Lev Goldfarb GOLDFARB%UNB.CA at UNBMVS1.csd.unb.ca
Tue Jan 1 22:35:28 EST 1991


In view of the multidisciplinary background of members of this mailing
list and, more particularly, in view of some resent remarks (which I
don't want to quote since they may appear to have been taken out of the
context) about the specific ways of proceeding to our common goal -- an
analytical model of an "intelligent" system -- I feel compelled to draw
your attention to the following apparent paradox, if we are to accept
a more "direct" or "hands on" approach to the modeling of the brain.

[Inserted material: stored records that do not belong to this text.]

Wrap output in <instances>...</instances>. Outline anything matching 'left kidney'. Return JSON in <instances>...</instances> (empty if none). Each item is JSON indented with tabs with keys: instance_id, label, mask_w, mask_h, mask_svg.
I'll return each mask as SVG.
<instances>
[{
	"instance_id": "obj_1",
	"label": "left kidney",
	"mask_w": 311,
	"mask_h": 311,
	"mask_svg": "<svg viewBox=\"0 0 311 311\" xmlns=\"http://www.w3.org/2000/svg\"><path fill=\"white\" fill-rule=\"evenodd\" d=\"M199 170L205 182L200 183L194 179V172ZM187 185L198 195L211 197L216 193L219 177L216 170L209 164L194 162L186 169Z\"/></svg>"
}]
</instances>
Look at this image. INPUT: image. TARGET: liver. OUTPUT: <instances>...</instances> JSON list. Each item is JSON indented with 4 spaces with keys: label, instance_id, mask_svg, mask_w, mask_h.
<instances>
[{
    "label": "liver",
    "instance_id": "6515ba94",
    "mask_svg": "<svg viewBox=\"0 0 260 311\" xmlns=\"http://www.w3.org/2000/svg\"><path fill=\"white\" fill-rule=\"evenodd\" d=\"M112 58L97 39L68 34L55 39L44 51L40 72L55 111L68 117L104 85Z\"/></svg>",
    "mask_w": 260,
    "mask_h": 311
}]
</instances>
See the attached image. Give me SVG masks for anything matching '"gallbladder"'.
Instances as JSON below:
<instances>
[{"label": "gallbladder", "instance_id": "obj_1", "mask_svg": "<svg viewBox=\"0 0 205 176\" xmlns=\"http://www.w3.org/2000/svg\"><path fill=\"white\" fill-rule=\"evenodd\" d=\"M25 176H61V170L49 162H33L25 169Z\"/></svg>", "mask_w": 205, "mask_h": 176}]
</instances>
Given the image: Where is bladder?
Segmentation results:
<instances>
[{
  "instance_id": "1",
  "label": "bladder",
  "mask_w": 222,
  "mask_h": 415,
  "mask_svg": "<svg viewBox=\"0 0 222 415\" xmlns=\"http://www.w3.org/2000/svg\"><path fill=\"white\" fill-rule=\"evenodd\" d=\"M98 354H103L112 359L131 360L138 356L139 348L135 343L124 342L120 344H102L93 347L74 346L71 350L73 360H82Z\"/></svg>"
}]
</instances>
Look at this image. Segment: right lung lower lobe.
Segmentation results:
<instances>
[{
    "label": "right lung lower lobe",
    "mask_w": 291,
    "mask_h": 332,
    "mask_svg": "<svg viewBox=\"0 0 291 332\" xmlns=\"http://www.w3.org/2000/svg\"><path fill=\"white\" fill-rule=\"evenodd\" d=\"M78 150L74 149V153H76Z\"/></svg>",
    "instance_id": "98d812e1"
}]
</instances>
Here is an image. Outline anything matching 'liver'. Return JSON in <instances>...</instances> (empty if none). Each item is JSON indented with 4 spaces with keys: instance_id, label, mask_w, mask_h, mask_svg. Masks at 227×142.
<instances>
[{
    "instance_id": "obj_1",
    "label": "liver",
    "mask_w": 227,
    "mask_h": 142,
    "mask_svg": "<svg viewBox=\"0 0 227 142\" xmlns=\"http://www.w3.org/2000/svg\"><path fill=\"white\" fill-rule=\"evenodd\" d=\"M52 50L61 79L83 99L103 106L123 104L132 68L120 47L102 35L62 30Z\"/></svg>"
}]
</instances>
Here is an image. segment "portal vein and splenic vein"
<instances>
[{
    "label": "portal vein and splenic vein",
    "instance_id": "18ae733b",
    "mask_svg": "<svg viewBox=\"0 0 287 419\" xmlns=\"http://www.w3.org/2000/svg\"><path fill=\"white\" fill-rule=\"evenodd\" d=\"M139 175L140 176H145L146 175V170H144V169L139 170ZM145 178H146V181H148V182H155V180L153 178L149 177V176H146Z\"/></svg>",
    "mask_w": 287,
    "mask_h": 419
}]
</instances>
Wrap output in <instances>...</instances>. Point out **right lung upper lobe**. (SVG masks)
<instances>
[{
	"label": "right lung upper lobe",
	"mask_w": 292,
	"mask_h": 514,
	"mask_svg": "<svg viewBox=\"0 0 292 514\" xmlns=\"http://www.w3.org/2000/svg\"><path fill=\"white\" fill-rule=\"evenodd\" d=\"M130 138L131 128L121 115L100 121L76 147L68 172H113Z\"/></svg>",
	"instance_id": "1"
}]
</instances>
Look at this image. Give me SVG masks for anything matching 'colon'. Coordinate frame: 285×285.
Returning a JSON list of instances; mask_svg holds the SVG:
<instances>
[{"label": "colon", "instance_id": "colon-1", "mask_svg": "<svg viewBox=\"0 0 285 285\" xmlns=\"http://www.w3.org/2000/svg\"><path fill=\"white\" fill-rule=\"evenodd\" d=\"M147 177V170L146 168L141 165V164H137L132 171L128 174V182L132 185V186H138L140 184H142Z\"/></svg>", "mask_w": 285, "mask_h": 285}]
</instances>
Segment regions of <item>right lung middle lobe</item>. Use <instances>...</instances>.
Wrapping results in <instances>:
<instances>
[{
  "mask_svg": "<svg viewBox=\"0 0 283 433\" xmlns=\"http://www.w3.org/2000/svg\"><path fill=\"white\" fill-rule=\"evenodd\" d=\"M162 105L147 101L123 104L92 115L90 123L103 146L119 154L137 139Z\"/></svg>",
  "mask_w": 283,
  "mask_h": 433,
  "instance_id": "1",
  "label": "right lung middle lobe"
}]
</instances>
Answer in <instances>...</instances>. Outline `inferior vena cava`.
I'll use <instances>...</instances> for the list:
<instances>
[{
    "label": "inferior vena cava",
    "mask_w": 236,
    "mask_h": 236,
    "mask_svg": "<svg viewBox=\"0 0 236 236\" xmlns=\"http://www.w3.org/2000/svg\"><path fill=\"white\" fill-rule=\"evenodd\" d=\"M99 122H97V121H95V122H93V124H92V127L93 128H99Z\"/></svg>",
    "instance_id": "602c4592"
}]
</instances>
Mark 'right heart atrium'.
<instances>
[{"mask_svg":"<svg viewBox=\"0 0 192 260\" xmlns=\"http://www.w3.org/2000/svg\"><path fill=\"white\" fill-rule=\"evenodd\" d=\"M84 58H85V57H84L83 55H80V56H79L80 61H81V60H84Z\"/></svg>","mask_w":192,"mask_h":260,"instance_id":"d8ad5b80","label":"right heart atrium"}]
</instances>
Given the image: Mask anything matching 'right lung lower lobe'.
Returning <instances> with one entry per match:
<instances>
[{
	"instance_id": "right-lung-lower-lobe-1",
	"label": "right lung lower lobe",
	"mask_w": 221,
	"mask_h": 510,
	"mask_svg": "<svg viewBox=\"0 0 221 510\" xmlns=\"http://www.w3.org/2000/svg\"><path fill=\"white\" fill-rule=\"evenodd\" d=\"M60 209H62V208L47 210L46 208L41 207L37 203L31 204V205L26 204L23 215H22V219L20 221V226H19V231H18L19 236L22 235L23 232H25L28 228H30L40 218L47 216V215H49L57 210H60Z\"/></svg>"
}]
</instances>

Most of us would probably agree that to model "intelligent" (biological,
irreversible) processes a fundamentally new mathematical models are
necessary. Is it possible then to proceed to construct these models in a
piecemeal fashion using "pieces" of the old mathematical models (that
were constructed for entirely different purposes) as one is compelled to
do under the "direct approach" philosophy? If it has been impossible
to do this within the confines of the same science, physics, it will
prove to be even less possible to do so for the biological processes.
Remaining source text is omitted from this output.